Giving the exhibition the green light was an easy decision for the institution. “Nicola L. was an artist whose work defied easy categorization and who was significantly underexposed in the contemporary art field,” said director Mary Ceruti in an email to artnet News. “SculptureCenter champions many women artists for whom this is the case.”
Despite her recent resurgence, L.’s star was only just beginning to rise. According to the artnet Price Database, L.’s record at auction is just €31,200 ($34,942), set in 2016 at Artcurial in Paris for a pair of lamp sculptures titled Oeil.

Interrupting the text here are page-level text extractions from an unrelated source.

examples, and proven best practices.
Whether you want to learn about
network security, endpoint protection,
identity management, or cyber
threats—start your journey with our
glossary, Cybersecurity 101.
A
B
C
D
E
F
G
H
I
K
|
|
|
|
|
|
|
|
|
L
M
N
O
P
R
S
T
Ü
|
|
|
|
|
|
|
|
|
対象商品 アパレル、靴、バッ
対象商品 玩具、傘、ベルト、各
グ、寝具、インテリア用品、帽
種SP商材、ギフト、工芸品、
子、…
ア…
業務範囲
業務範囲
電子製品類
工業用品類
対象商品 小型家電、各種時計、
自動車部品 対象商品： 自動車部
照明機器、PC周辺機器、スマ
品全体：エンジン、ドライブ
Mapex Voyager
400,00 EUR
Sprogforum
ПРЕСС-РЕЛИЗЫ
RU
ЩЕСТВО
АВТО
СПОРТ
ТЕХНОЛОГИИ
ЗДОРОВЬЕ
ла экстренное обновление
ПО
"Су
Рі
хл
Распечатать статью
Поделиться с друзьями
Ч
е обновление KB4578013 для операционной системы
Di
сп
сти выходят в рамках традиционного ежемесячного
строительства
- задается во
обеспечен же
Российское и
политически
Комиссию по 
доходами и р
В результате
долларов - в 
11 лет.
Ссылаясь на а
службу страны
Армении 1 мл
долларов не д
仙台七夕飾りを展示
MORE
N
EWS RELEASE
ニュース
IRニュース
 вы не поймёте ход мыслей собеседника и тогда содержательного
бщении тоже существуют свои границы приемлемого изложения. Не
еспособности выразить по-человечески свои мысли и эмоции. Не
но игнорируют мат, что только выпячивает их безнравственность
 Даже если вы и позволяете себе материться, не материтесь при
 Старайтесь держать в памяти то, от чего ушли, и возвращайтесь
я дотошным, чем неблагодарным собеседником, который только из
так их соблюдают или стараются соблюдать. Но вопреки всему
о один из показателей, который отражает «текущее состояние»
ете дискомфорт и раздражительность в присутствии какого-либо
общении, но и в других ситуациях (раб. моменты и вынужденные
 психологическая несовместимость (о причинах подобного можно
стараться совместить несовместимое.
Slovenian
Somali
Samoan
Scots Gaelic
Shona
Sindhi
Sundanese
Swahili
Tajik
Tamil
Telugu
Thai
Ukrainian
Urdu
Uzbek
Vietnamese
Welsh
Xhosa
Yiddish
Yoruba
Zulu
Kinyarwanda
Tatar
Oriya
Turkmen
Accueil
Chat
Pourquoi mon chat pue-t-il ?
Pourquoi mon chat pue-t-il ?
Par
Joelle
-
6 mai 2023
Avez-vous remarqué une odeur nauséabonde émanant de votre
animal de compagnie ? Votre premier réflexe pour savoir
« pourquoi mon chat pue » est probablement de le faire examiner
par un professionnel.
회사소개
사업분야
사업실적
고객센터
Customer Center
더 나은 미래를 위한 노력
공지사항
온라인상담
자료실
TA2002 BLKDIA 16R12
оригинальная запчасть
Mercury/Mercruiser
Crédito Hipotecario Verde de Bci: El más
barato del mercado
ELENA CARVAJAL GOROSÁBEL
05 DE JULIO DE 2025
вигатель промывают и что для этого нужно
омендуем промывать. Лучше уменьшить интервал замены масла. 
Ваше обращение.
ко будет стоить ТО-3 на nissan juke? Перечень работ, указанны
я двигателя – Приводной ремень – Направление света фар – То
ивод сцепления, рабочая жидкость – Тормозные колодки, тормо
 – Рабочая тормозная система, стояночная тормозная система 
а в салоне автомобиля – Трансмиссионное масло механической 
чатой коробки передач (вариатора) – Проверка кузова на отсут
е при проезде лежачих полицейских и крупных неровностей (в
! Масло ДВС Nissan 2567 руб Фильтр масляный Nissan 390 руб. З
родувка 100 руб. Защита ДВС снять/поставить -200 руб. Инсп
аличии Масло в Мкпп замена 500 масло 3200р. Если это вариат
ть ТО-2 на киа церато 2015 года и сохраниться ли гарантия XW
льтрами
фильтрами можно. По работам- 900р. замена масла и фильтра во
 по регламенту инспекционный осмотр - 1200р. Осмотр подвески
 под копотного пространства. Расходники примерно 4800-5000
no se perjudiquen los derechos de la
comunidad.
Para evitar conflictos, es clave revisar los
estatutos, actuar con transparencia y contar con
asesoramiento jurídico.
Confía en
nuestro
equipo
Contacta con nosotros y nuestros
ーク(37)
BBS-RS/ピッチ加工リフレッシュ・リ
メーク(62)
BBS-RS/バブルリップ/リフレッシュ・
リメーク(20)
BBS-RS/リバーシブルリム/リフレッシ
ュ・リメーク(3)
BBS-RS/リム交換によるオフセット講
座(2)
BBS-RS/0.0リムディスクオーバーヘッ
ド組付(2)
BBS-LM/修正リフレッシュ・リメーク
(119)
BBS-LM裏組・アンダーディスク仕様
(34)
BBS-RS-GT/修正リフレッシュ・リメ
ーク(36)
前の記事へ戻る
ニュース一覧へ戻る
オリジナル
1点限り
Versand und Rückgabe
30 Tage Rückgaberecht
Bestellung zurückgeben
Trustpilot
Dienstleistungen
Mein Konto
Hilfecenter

Her work is in the collections of museums including the Centre Pompidou, Paris; Gallery of Modern Art, Glasgow; FRAC Bretagne, Rennes; MAMCO, Geneva; Art & Design Atomium Museum, Brussels; and M HKA Museum of Contemporary Art, Antwerp.
“Over her prolific career, Nicola L. carved unexpected paths through acts of making that led her from function to form, always with a wry sense of humor,” said Loreta Lamargese. “She expanded the human body, rounding it out, engorging its size, until it became robust and utilitarian—men as sofas, knobs as nipples…. Like her Red Coat, a multi-person coat meant to incorporate many wearers into a collective, her practice forefronted what dissolves and what is gained in the politics of gathering and sharing.”